**TASK REQUIREMENTS:**
Transcribe each line of the material as it is, and drop any picture.

**INFORMATION PROVIDED:**
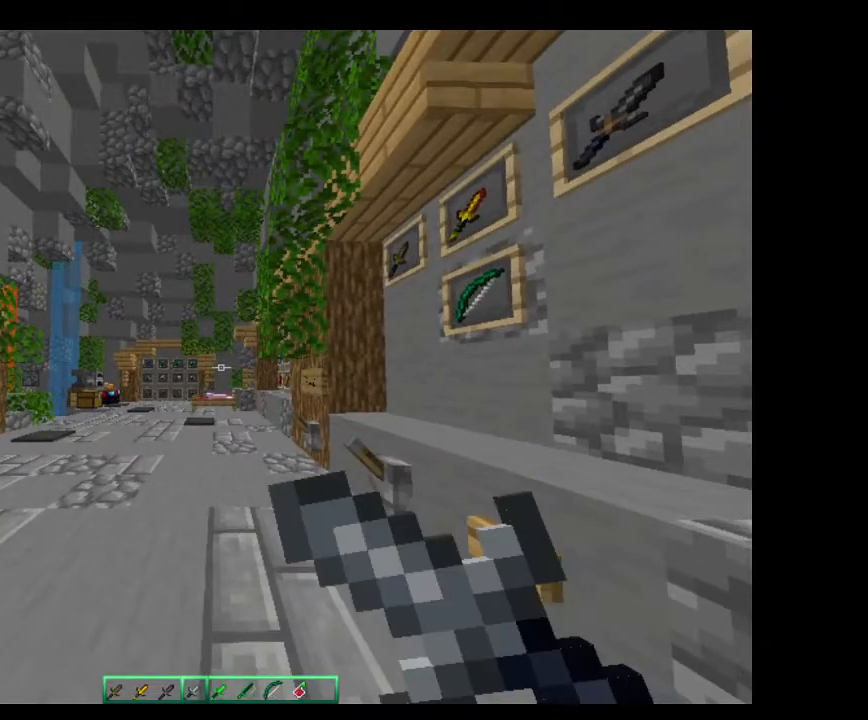
{"keys": [], "mouse": ["left", "right"], "events": []}
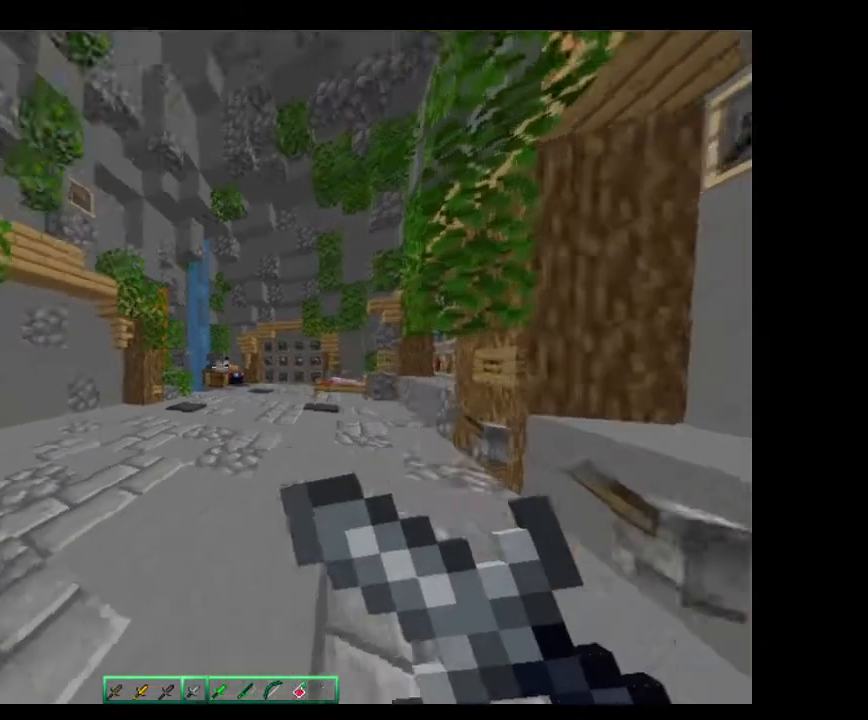
{"keys": [], "mouse": ["left", "right"], "events": []}
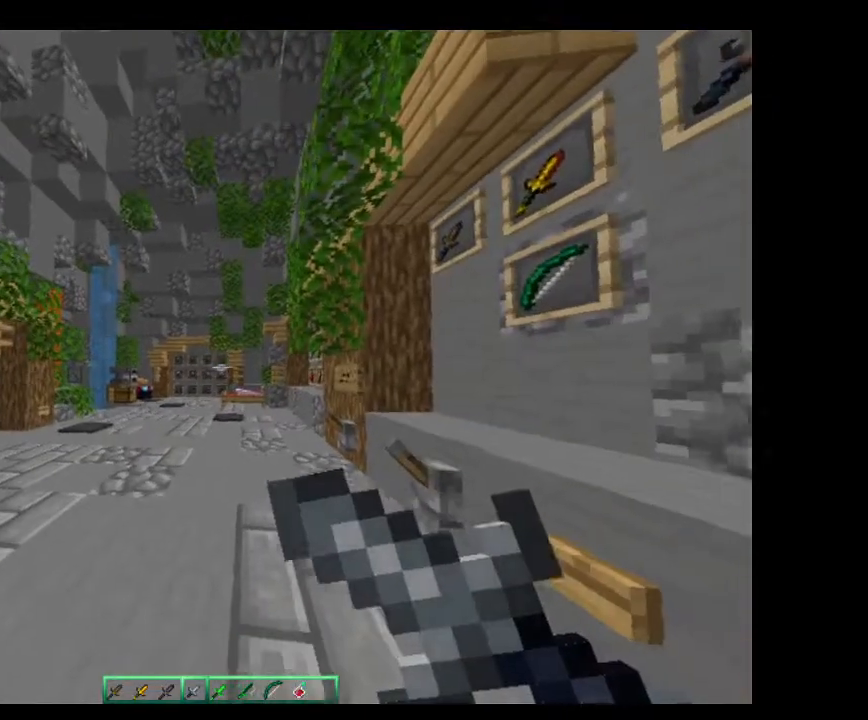
{"keys": [], "mouse": [], "events": [[67, "mouse_left", "up"], [233, "mouse_right", "up"]]}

**SOLUTION TO THE EXERCISE:**
{"keys": [], "mouse": ["left", "right"], "events": []}
{"keys": [], "mouse": ["left", "right"], "events": []}
{"keys": [], "mouse": [], "events": [[67, "mouse_left", "up"], [233, "mouse_right", "up"]]}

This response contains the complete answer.